» Task 1
In the text on testing vectors for linear independence, what benefit does running the rank-finding algorithm to completion give, instead of stopping at the first row of zeros?
» Task 2
Copy the stretch from "Take care for" through "zero singular number)" in the text on testing vectors for linear independence.

Exercise text Block Start

Construct a matrix of the vectors (one row per vector), and perform a Gaussian elimination on this matrix. If any of the matrix rows cancels out, they are not linearly independent.

The trivial case is when m > n, in this case, they cannot be linearly independent.

Answer 2

Construct a matrix M whose rows are the vectors and determine the rank of M. If the rank of M is less than m (the number of vectors) then there is a linear dependence. In the algorithm to determine the rank of M you can stop the procedure as soon as you obtain one row of zeros, but running the algorithm to completion has the added bonanza of providing the dimension of the spanning set of the vectors. Oh, and the algorithm to determine the rank of M is merely Gaussian elimination.

Take care for numerical instability. See the warning at the beginning of chapter two in Numerical Recipes.

Answer 3

If m<n, you will have to do some operation on them (there are multiple possibilities: Gaussian elimination, orthogonalization, etc., almost any transformation which can be used for solving equations will do) and check the result (eg. Gaussian elimination => zero row or column, orthogonalization => zero vector, SVD => zero singular number)

However, note that this question is a bad question for a programmer to ask, and this problem is a bad problem for a program to solve. That's because every linearly dependent set of n<m vectors has a different set of linearly independent vectors nearby (eg. the problem is numerically unstable)

Exercise text Block End
Given data Block Start

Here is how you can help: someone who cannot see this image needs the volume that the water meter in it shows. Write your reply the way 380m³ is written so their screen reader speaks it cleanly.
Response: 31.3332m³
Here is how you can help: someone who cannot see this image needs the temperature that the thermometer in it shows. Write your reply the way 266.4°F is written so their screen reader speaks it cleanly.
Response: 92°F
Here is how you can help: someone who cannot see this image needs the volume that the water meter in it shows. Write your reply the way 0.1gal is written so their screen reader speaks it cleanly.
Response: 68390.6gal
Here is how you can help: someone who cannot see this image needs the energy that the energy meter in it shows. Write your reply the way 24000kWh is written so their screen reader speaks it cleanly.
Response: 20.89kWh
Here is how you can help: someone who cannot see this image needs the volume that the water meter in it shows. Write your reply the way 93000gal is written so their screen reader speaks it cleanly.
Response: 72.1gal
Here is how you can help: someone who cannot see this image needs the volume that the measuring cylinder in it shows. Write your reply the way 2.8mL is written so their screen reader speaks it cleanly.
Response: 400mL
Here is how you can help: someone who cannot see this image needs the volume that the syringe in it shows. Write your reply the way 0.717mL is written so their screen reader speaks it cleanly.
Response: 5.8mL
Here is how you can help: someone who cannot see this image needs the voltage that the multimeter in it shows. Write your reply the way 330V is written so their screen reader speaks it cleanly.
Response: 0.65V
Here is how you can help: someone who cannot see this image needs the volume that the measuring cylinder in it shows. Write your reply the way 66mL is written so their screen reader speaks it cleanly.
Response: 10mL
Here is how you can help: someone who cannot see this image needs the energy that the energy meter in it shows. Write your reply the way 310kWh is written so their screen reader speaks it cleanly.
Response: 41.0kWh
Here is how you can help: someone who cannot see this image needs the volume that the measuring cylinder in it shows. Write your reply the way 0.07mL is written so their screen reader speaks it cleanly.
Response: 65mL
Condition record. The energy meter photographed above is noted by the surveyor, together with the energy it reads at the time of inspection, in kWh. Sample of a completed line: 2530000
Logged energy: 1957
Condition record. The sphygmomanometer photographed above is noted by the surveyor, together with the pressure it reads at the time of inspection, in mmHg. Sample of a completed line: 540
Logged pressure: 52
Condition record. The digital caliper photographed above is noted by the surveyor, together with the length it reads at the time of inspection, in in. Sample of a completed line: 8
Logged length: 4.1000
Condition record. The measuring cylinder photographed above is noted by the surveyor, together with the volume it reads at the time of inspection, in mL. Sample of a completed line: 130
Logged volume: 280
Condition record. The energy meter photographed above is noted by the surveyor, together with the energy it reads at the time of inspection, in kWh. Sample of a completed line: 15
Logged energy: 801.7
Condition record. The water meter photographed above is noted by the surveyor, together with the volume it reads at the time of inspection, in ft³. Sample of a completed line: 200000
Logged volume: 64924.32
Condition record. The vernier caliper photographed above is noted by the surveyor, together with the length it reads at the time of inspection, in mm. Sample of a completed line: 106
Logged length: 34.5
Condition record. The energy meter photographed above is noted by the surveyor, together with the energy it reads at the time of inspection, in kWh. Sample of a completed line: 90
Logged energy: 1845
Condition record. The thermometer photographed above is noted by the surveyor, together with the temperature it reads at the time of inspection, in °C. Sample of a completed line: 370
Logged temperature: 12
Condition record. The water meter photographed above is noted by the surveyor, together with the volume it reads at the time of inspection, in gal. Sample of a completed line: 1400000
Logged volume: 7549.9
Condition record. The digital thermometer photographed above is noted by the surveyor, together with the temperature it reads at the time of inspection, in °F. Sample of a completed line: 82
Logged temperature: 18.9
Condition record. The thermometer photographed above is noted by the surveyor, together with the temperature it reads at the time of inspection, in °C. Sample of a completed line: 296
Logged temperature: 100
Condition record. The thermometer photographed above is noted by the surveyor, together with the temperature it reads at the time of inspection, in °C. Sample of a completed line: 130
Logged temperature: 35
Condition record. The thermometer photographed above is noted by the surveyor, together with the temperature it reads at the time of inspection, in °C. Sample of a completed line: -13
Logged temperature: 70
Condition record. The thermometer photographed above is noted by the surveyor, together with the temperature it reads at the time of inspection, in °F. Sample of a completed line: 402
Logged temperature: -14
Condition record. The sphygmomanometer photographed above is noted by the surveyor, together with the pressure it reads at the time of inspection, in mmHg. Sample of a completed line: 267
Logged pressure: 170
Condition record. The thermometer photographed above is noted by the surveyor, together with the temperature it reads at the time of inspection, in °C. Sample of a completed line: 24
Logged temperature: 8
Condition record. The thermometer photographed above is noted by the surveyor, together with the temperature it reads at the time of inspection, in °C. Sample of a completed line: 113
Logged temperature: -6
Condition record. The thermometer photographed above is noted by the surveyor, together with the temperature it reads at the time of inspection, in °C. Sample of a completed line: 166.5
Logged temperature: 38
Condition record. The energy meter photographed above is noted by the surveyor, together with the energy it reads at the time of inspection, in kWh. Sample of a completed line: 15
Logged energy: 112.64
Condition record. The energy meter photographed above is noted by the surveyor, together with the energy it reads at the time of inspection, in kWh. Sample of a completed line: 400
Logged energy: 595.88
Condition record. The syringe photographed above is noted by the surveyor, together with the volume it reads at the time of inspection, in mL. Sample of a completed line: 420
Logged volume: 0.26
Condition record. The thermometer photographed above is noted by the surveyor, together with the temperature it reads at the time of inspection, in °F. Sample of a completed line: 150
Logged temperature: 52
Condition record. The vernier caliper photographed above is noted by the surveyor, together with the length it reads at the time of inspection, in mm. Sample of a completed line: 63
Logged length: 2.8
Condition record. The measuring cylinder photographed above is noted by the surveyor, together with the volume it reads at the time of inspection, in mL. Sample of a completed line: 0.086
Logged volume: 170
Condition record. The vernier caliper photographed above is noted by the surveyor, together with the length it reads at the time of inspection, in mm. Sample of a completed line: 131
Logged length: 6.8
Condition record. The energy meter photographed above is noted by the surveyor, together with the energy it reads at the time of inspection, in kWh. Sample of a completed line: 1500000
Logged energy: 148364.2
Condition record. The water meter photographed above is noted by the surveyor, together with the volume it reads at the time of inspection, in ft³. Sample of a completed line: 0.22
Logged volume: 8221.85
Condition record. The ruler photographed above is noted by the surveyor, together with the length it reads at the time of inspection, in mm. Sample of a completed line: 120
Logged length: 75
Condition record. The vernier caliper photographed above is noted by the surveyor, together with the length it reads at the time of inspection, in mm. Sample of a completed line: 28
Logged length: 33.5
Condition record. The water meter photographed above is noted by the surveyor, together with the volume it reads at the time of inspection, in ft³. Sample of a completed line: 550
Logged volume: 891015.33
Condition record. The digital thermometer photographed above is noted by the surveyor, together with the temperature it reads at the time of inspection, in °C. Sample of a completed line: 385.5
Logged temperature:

Given data Block End

» Response box 1
Running the algorithm to completion gives the dimension of the spanning set of the vectors, as well as showing whether they are linearly dependent.

» Response box 2
Take care for numerical instability. See the warning at the beginning of chapter two in Numerical Recipes.

Answer 3

If m<n, you will have to do some operation on them (there are multiple possibilities: Gaussian elimination, orthogonalization, etc., almost any transformation which can be used for solving equations will do) and check the result (eg. Gaussian elimination => zero row or column, orthogonalization => zero vector, SVD => zero singular number)